Impact of All-Terrain Vehicle Access on the Demand for a Proposed Trail

Benefits studied:
Place: Annapolis Valley


In rural Nova Scotia, a proposed trail is predicted to attract 160,000 users per year. Because motorized vehicle use is expected to diminish the quality of non-motorized users’ experience, allowing all-terrain vehicles on the trail is predicted to cut the number of total visits in half.


This research is relevant for those considering different user management strategies and potentially competing uses.


This study is based in the Annapolis Valley of Nova Scotia, Canada. Roughly 10,000 people live within 1 kilometer of the proposed trail.

Trail Type

The proposed 15 kilometer trail would run next to an active rail line, through rural agricultural land and small towns.
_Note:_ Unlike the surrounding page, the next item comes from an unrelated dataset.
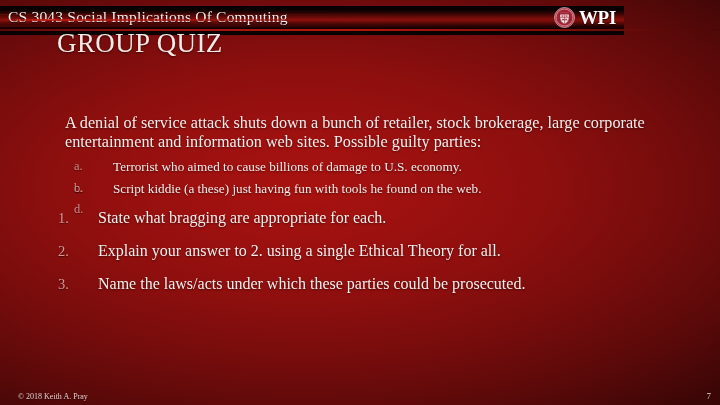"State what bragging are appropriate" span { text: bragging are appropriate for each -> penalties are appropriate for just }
The purpose of this study is to evaluate the compatibility of motorized and non-motorized uses on a proposed trail, looking specifically at how allowing ATV access might affect the experience and use levels of non-motorized users. This study complements related research on the potential health benefits of the same trail.

The authors are university faculty; no specific sponsor or funding source was identified.


  • The model predicts approximately 160,000 trips on the trail each year.
  • Allowing ATV use is predicted to decrease trail use for a person living near the trail from one or two times per week to one or two to once per month.
  • Those living far from the trail, both urban and rural, are predicted to take relatively few trips. Their overall number of trips would be only slightly affected by allowing ATV access.
  • Any ATV access is predicted to decrease non-motorized use, regardless of whether it is unrestricted or allowed, but restricted.
  • A paved trail is likely to increase bicycle and pedestrian uses, and decrease ATV use.


The authors used a mail survey, sent to a random sample of Nova Scotia residents. They broke the sample into three groups: local residents near the trail, rural residents up to 200 kilometers away from the trail, and urban Halifax residents.

The survey used a “contingent trip” method, which asks respondents to estimate the number of trips they would take to the trail under different ATV management scenarios: a complete ban, restricted access, or unrestricted access. Respondents were also asked questions related to current ATV use, demographics, and physical activity. The authors used statistical models to identify the effect of ATV management strategies on predicted levels of use, holding demographics and distance from the trail constant.


Janmaat, J. and B. VanBlarcom. 2009. “Impact of all-terrain vehicle access on the demand for a proposed trail.” Managing Leisure 14(1): 57-70.